また、県内の相談支援センターとの情報の共有や都道府県の調査データの活用については、ある程度さ
れているがそれぞれ 34.5%、52.9%とまだ十分な状況ではなかった。今後、こうした県内の情報を活用、
更新していくためにも、十分な連携をもち情報収集が行われる必要があると考えられる。
VI. 相談支援センターの研修・教育
研修・教育は、相談対応についてのマニュアルのまとめや定期的な見直しは、昨年度と比べてそれぞ
れ 5 ポイント以上の増加がみられた。今後は、まだ充実していない項目として、相談事例に対する対応
内容の定期的な検討会(実施していない 29.7%)、相談事例の傾向の分析から問題の抽出(していない
42.5%)
、院内の関係部署のスタッフと定期的なカンファレンスの実施(実施していない 26.7%)などが
増え、これらの活動が充実していくことで相談支援センターの機能が充実していくと考えられる。
相談実施状況
1 週間分の相談記入シートの提出状況をみると、
1 日に 2~10 件のがんの相談対応を行っている施設は、
全体の約 5 割(53.5%)で、1 日に 2 件未満の施設が 36.9%となっていた。また 1 施設あたりの平均相談
対応件数は、平均 22.5 件(374 施設 8403 件)で、昨年度の平均 20.3 件(H20 年度:378 施設 7669 件)

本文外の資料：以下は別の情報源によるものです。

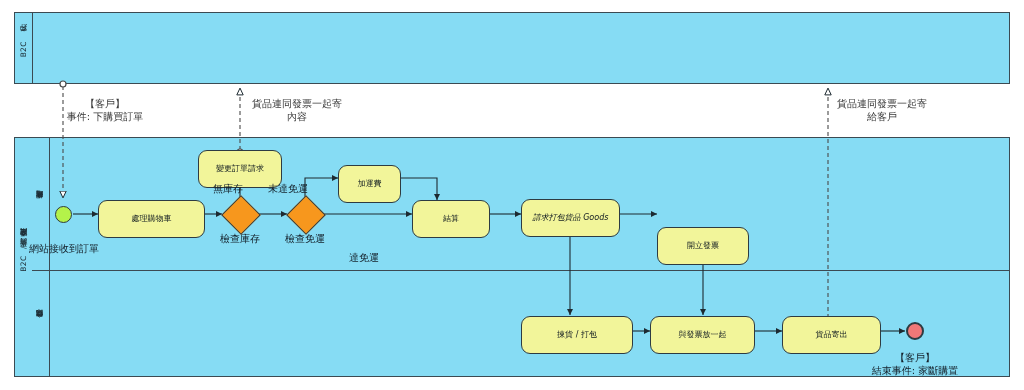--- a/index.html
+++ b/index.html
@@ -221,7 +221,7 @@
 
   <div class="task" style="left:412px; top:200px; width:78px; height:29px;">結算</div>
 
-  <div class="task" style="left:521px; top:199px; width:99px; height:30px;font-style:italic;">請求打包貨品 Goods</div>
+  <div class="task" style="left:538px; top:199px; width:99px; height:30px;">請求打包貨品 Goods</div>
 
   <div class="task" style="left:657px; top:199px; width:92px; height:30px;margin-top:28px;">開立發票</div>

とくらべ微増しているものの、ほぼ横ばいという結果であった。一方で、1 日に 20 件以上対応している
施設も 12 施設(3.2%)あり、依然として、相談支援センター間の相談対応状況の開きが大きいことが示
された。
相談記入シートの記載内容については、対応時間、対応方法、相談者のカテゴリー、受診状況、がんの状
況、相談内容、対応内容等、ほとんどの項目において、平成 20 年度と大きな相違を認めなかった。対応
方法では、面談と電話の比率が6:4、患者の受診状況では、自院と他院の比率が約8:2の状況で、自
院の相談窓口から地域の開かれた相談窓口への移行が十分に行われていないことが示された。今まで以上
に、地域に対する積極的な広報活動が必要であると考えられる。